La Réserve fédérale des États-Unis (Fed) vient encore de démontrer l'énorme pouvoir d'attraction et de répulsion qu'elle exerce sur les marchés boursiers. En clarifiant le message ambigu que laissait transparaître le compte rendu de la dernière rencontre de son Comité de politique monétaire, le président de la Fed, Ben Bernanke, a donné jeudi une forte impulsion aux Bourses du monde entier.

Rappelons un peu les faits. Les 18 et 19 juin dernier, le Comité de politique monétaire de la Fed a réuni ses 19 membres dans l'une de ses réunions statutaires où l'on discute de l'évolution de la politique monétaire américaine en regard du comportement prévisible de l'activité économique du pays.

Au sortir de cette réunion de deux jours, le président de la Fed a brièvement résumé, dans un communiqué, que les autorités monétaires américaines pourraient envisager de réduire progressivement leur programme de détente quantitative (le rachat systématique de titres de créance) si l'activité économique poursuivait le redressement observé depuis quelques mois.

Cette déclaration avait jeté une douche froide sur les Bourses nord-américaines et européennes qui s'étaient repliées de plus de 1%. Tout comme elle l'avait fait la première fois que la Fed avait évoqué l'éventualité d'une fin progressive à son programme de stimulation économique, le 21 mai dernier.

Fait à souligner, l'indice S&P 500, qui avait clôturé à un niveau record de 1169 points, le 20 mai, a amorcé depuis cette première déclaration de Ben Bernanke un repli qui s'est terminé le 24 juin et qui lui a fait perdre 5,8% de sa valeur.

Mercredi après-midi, la Fed a donc rendu public le compte rendu de la rencontre de mi-juin de son Comité de politique monétaire, ce qui nous a permis d'apprendre que la moitié des 19 membres du Comité était favorable à la réduction du programme de détente quantitative d'ici la fin de l'année.

Cette précision est venue confirmer l'ambivalence de la Réserve fédérale américaine quant à la poursuite ou non de son intervention sur le marché de la dette, et cette ambivalence a littéralement mis au neutre les Bourses nord-américaines mercredi après-midi.

Dans le cadre de son programme de détente quantitative, la Réserve fédérale achète tous les mois pour 85 milliards de dollars US de bons du Trésor américain et de titres hypothécaires dans le but avoué de donner de l'oxygène aux banques qui disposent ainsi de liquidités suffisantes qu'elles peuvent prêter aux entreprises et aux consommateurs afin de stimuler l'activité économique.

Une majorité d'analystes estime que de mettre un terme prématuré à ce programme risquerait de limiter les disponibilités de capitaux et de freiner la reprise économique.

Précisons que sur l'autre volet d'intervention de la banque centrale américaine, celui des taux d'intérêt, l'unanimité prévaut toujours au sein du Comité de politique monétaire: les taux vont rester à leur niveau plancher pour au moins toute l'année 2014 encore.

Bernanke a décidé de trancher

Il n'en reste pas moins qu'en fin de journée, mercredi, le président de la Réserve fédérale, qui était conférencier à Cambridge, dans le Massachusetts, a décidé de faire une mise au point sans équivoque sur la conduite de la politique monétaire américaine.

À une question qui lui était posée en marge du discours qu'il venait de prononcer, Ben Bernanke a déclaré que la politique monétaire très accommodante que poursuit la Réserve fédérale était ce qui convenait le mieux dans l'avenir immédiat pour l'économie américaine.

Le président de la Fed venait donc de trancher.
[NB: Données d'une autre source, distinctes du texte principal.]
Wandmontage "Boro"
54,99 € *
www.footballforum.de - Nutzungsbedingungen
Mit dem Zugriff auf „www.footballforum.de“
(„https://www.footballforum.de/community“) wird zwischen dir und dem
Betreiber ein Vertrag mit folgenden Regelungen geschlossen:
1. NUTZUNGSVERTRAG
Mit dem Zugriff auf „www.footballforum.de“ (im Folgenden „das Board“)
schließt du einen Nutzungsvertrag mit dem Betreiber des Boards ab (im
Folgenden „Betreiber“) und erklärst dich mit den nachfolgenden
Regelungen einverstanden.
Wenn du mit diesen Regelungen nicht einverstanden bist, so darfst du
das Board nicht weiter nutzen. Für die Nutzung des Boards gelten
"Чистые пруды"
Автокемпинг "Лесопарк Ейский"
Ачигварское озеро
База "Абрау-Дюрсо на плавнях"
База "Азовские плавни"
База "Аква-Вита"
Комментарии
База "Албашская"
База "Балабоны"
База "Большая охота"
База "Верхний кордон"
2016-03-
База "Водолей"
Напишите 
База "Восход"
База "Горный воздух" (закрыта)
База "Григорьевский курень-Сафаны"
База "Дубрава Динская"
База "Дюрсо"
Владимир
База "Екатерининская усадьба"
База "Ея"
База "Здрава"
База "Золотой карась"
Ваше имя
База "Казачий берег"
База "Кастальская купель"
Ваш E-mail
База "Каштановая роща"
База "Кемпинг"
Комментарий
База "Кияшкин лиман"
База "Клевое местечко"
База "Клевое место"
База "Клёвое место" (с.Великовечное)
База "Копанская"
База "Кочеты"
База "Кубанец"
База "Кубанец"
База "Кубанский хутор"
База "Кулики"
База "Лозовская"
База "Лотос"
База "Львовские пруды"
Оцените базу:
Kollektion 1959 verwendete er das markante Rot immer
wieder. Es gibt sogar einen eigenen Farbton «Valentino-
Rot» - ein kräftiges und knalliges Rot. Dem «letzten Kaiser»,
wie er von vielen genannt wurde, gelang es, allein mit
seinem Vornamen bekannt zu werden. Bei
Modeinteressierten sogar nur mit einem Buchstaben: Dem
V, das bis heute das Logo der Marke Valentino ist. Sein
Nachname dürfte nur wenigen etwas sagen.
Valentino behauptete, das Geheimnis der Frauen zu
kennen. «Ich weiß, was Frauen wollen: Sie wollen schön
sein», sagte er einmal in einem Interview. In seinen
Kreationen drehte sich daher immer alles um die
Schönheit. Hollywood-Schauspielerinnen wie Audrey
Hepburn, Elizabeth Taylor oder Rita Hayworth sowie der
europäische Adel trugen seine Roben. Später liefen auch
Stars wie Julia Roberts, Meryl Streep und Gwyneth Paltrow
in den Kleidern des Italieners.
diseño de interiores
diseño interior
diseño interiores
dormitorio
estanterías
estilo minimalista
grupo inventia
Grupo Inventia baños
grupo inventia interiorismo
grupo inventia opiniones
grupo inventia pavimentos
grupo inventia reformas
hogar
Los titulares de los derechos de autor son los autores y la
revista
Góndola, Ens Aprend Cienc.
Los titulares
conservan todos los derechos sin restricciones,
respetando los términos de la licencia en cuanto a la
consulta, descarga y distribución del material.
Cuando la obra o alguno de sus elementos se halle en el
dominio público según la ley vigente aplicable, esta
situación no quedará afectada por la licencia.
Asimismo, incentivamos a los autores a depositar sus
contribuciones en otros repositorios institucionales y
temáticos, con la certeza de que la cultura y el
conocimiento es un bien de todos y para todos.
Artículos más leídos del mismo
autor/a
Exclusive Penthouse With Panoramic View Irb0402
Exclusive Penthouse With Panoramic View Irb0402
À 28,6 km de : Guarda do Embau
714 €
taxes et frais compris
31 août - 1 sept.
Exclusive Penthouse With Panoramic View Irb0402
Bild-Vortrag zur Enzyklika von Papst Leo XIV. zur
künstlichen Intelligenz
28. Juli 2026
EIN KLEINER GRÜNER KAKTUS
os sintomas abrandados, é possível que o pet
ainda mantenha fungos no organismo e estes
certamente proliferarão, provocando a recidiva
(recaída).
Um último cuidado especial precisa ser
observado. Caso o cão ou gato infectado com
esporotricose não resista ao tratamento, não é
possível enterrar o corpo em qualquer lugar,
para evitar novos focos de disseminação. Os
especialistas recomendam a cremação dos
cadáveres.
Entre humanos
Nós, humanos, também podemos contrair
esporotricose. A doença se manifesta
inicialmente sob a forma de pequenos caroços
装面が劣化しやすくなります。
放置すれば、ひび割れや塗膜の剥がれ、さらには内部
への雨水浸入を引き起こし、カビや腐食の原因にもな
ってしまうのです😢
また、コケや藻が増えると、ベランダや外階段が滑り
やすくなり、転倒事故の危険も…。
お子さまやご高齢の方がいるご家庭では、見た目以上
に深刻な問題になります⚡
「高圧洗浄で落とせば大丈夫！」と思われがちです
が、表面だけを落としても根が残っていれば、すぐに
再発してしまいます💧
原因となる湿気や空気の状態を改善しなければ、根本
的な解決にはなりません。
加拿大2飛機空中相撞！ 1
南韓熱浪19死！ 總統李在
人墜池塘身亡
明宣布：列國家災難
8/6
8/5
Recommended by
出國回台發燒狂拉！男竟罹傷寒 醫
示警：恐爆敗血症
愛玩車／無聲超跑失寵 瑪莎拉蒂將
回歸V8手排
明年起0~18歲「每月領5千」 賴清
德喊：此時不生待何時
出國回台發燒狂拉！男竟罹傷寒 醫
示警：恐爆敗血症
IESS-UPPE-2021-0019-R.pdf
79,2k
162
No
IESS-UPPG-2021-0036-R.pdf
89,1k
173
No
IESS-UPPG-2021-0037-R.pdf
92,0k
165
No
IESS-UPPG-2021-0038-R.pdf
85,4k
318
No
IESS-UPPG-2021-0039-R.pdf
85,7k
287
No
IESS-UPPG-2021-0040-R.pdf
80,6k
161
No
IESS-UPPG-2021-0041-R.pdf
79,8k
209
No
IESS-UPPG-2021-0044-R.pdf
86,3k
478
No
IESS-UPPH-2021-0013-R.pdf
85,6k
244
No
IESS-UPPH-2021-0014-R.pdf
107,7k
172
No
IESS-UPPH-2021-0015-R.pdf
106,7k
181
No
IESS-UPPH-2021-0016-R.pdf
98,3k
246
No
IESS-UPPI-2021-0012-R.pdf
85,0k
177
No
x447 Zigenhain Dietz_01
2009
Même si la moitié des membres de son Comité de politique monétaire préférerait mettre plus rapidement fin au programme de stimulation économique, lui a décidé qu'il penchait du côté de l'autre moitié de son Comité qui estime plus sage de maintenir en vie l'initiative de détente quantitative.

Les réactions à cette déclaration tranchante ont été immédiates. Les Bourses asiatiques et européennes ont toutes terminé en hausse, et les places boursières américaines ont pris le relais jeudi, enregistrant de forts gains qui se sont même traduits par l'atteinte d'un record de fermeture pour l'indice S&P 500 qui a clôturé à 1675,02 points.

Ben Bernanke sait qu'il est prématuré d'annoncer la fin d'un programme qui a donné à ce jour les résultats qu'on attendait de lui.

Le président de la Fed a peut-être été aussi inspiré par ses homologues de la Banque centrale européenne et de la Banque d'Angleterre qui, la semaine dernière, ont tous deux livré de vibrants plaidoyers en faveur du maintien de leurs interventions dans le marché tant que leur situation économique n'aura pas montré des signes durables d'efficacité.

L'intervention des deux responsables européens avait galvanisé les marchés européens. Celle de Bernanke a enflammé les marchés de la planète entière.